The Reality: There is no such thing as "enough" data, or enough hoarding of your resources, to make the world feel safe.
The Remedy:Move from Observation to Participation. Bring your awareness down from your head and into your physical sensations. Open your hands to receive and release. Give something of yourself away today - energy, time, or emotion - and notice that your reservoir doesn't actually run dry.
Type 6:
The Trap: “If only I could accurately predict all risks and find a way to protect myself and my loved ones. If only I could be certain of the future. If only I could trust myself completely, then I wouldn't be afraid."
The Reality: Certainty is an illusion.
The Remedy:Courageous Acceptance. Get out of your head and into your body. Trust your gut and know that you have survived 100% of your worst days. You have the resources to handle the unknown as it arrives. Reflect on the fact that you are here and safe.
Type 7:
The Trap: “If only I had no limits. If only I could avoid all painful emotions. If only I could experience a little bit of all possibilities, then I wouldn’t have to feel this fear and inner emptiness.”
The Reality: Gluttony for experience is a distraction that causes you to miss out on being present in your own plans.
The Remedy:Mental Sobriety. Stay with one experience—even a boring or painful one—until it is finished. Don't jump to the next plan. The "fullness" of life includes the dark colors, too; don't paint over them.
Type 8:
The Trap: “If only I had total control over my environment, then I would be safe from vulnerability. If only I could change the world with my passion and power.”
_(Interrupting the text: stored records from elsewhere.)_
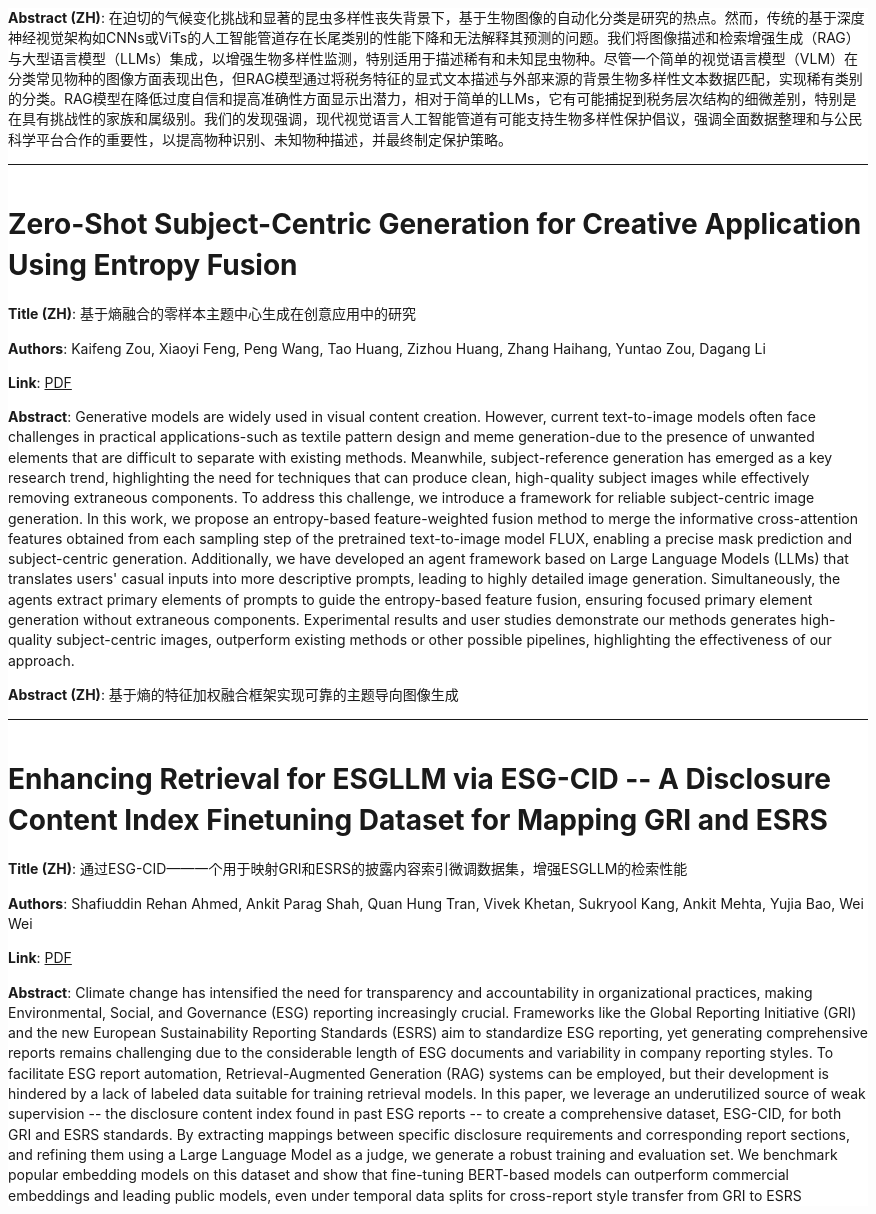 **Abstract (ZH)**: 在迫切的气候变化挑战和显著的昆虫多样性丧失背景下，基于生物图像的自动化分类是研究的热点。然而，传统的基于深度神经视觉架构如CNNs或ViTs的人工智能管道存在长尾类别的性能下降和无法解释其预测的问题。我们将图像描述和检索增强生成（RAG）与大型语言模型（LLMs）集成，以增强生物多样性监测，特别适用于描述稀有和未知昆虫物种。尽管一个简单的视觉语言模型（VLM）在分类常见物种的图像方面表现出色，但RAG模型通过将税务特征的显式文本描述与外部来源的背景生物多样性文本数据匹配，实现稀有类别的分类。RAG模型在降低过度自信和提高准确性方面显示出潜力，相对于简单的LLMs，它有可能捕捉到税务层次结构的细微差别，特别是在具有挑战性的家族和属级别。我们的发现强调，现代视觉语言人工智能管道有可能支持生物多样性保护倡议，强调全面数据整理和与公民科学平台合作的重要性，以提高物种识别、未知物种描述，并最终制定保护策略。 

---
# Zero-Shot Subject-Centric Generation for Creative Application Using Entropy Fusion 

**Title (ZH)**: 基于熵融合的零样本主题中心生成在创意应用中的研究 

**Authors**: Kaifeng Zou, Xiaoyi Feng, Peng Wang, Tao Huang, Zizhou Huang, Zhang Haihang, Yuntao Zou, Dagang Li  

**Link**: [PDF](https://arxiv.org/pdf/2503.10697)  

**Abstract**: Generative models are widely used in visual content creation. However, current text-to-image models often face challenges in practical applications-such as textile pattern design and meme generation-due to the presence of unwanted elements that are difficult to separate with existing methods. Meanwhile, subject-reference generation has emerged as a key research trend, highlighting the need for techniques that can produce clean, high-quality subject images while effectively removing extraneous components. To address this challenge, we introduce a framework for reliable subject-centric image generation. In this work, we propose an entropy-based feature-weighted fusion method to merge the informative cross-attention features obtained from each sampling step of the pretrained text-to-image model FLUX, enabling a precise mask prediction and subject-centric generation. Additionally, we have developed an agent framework based on Large Language Models (LLMs) that translates users' casual inputs into more descriptive prompts, leading to highly detailed image generation. Simultaneously, the agents extract primary elements of prompts to guide the entropy-based feature fusion, ensuring focused primary element generation without extraneous components. Experimental results and user studies demonstrate our methods generates high-quality subject-centric images, outperform existing methods or other possible pipelines, highlighting the effectiveness of our approach. 

**Abstract (ZH)**: 基于熵的特征加权融合框架实现可靠的主题导向图像生成 

---
# Enhancing Retrieval for ESGLLM via ESG-CID -- A Disclosure Content Index Finetuning Dataset for Mapping GRI and ESRS 

**Title (ZH)**: 通过ESG-CID——一个用于映射GRI和ESRS的披露内容索引微调数据集，增强ESGLLM的检索性能 

**Authors**: Shafiuddin Rehan Ahmed, Ankit Parag Shah, Quan Hung Tran, Vivek Khetan, Sukryool Kang, Ankit Mehta, Yujia Bao, Wei Wei  

**Link**: [PDF](https://arxiv.org/pdf/2503.10674)  

**Abstract**: Climate change has intensified the need for transparency and accountability in organizational practices, making Environmental, Social, and Governance (ESG) reporting increasingly crucial. Frameworks like the Global Reporting Initiative (GRI) and the new European Sustainability Reporting Standards (ESRS) aim to standardize ESG reporting, yet generating comprehensive reports remains challenging due to the considerable length of ESG documents and variability in company reporting styles. To facilitate ESG report automation, Retrieval-Augmented Generation (RAG) systems can be employed, but their development is hindered by a lack of labeled data suitable for training retrieval models. In this paper, we leverage an underutilized source of weak supervision -- the disclosure content index found in past ESG reports -- to create a comprehensive dataset, ESG-CID, for both GRI and ESRS standards. By extracting mappings between specific disclosure requirements and corresponding report sections, and refining them using a Large Language Model as a judge, we generate a robust training and evaluation set. We benchmark popular embedding models on this dataset and show that fine-tuning BERT-based models can outperform commercial embeddings and leading public models, even under temporal data splits for cross-report style transfer from GRI to ESRS 
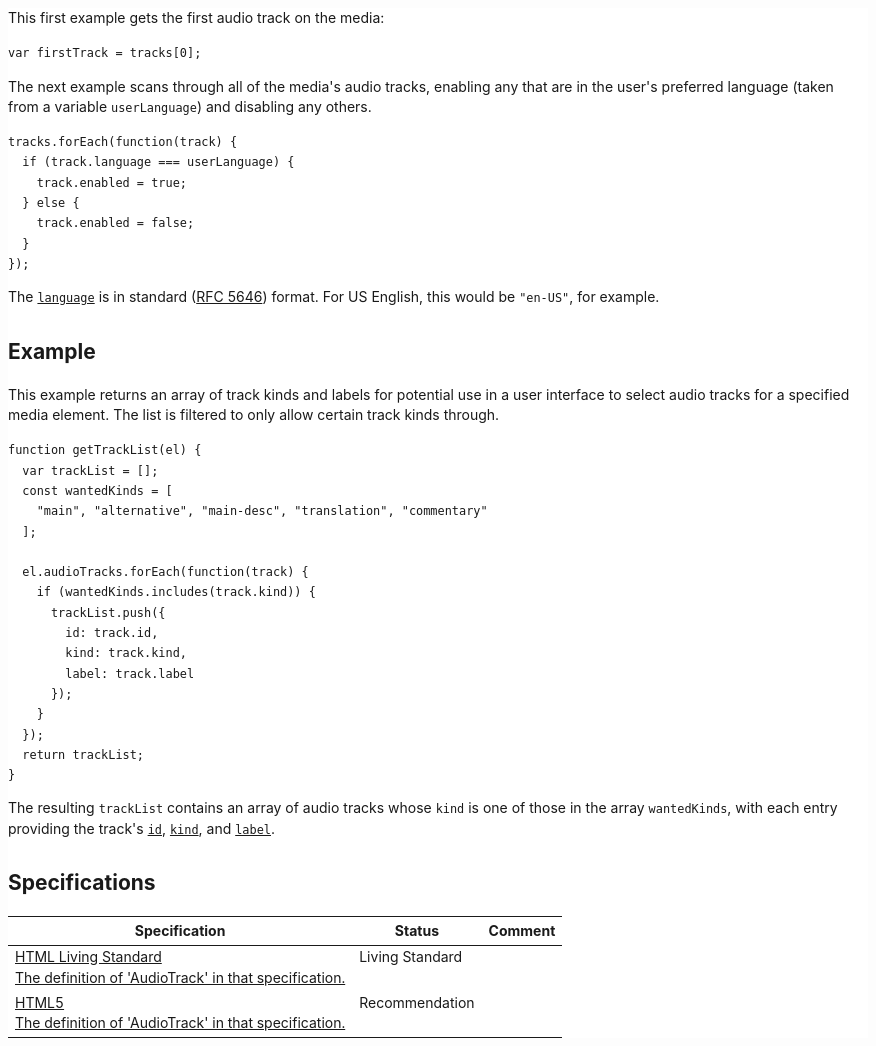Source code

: This first example gets the first audio track on the media:

    var firstTrack = tracks[0];

The next example scans through all of the media's audio tracks, enabling any that are in the user's preferred language (taken from a variable `userLanguage`) and disabling any others.

    tracks.forEach(function(track) {
      if (track.language === userLanguage) {
        track.enabled = true;
      } else {
        track.enabled = false;
      }
    });

The [`language`](audiotrack/language) is in standard ([RFC 5646](https://tools.ietf.org/html/rfc5646)) format. For US English, this would be `"en-US"`, for example.

## Example

This example returns an array of track kinds and labels for potential use in a user interface to select audio tracks for a specified media element. The list is filtered to only allow certain track kinds through.

    function getTrackList(el) {
      var trackList = [];
      const wantedKinds = [
        "main", "alternative", "main-desc", "translation", "commentary"
      ];

      el.audioTracks.forEach(function(track) {
        if (wantedKinds.includes(track.kind)) {
          trackList.push({
            id: track.id,
            kind: track.kind,
            label: track.label
          });
        }
      });
      return trackList;
    }

The resulting `trackList` contains an array of audio tracks whose `kind` is one of those in the array `wantedKinds`, with each entry providing the track's [`id`](audiotrack/id), [`kind`](audiotrack/kind), and [`label`](audiotrack/label).

## Specifications

<table><thead><tr class="header"><th>Specification</th><th>Status</th><th>Comment</th></tr></thead><tbody><tr class="odd"><td><a href="https://html.spec.whatwg.org/multipage/media.html#audiotrack">HTML Living Standard<br />
<span class="small">The definition of 'AudioTrack' in that specification.</span></a></td><td><span class="spec-living">Living Standard</span></td><td></td></tr><tr class="even"><td><a href="https://www.w3.org/TR/html52/embedded-content-0.html#audiotrack">HTML5<br />
<span class="small">The definition of 'AudioTrack' in that specification.</span></a></td><td><span class="spec-rec">Recommendation</span></td><td></td></tr></tbody></table>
The Reality: Control is an illusion.
The Remedy:Practice Surrender. Realize that true power is the ability to be affected by the world, not just to impact it. Slow down. Let someone else lead. Allow your heart to be as active as your willpower.
Type 9:
The Trap: “If only I could maintain my equilibrium. If only I could avoid that which disrupts my peace. If only people didn't demand anything of me, then I could be at peace…”
The Reality: Comfort is not the same thing as peace. Avoidance is just a slow-motion way of disappearing.
The Remedy:Self-Remembering. Practice self-remembering, and take notice of all the ways you tend to fall asleep to your own desires. Connect to your anger and inner drive. Own your voice, practice being present, and lean into the discomfort of waking up…
From "What Is" to "What's Possible"
When we drop the "If Only," we can become present to reality. It might feel scanter or scarier than our fantasies, but it's the only ground we can actually build on.
Hope isn't found in a world where everything finally goes our way. Hope is found when we realize that even in a polarized, uncertain world, we have the agency to show up, right now, as our most integrated selves. If we all committed to that work, we could raise the collective consciousness of our world. I find a lot of hope in that.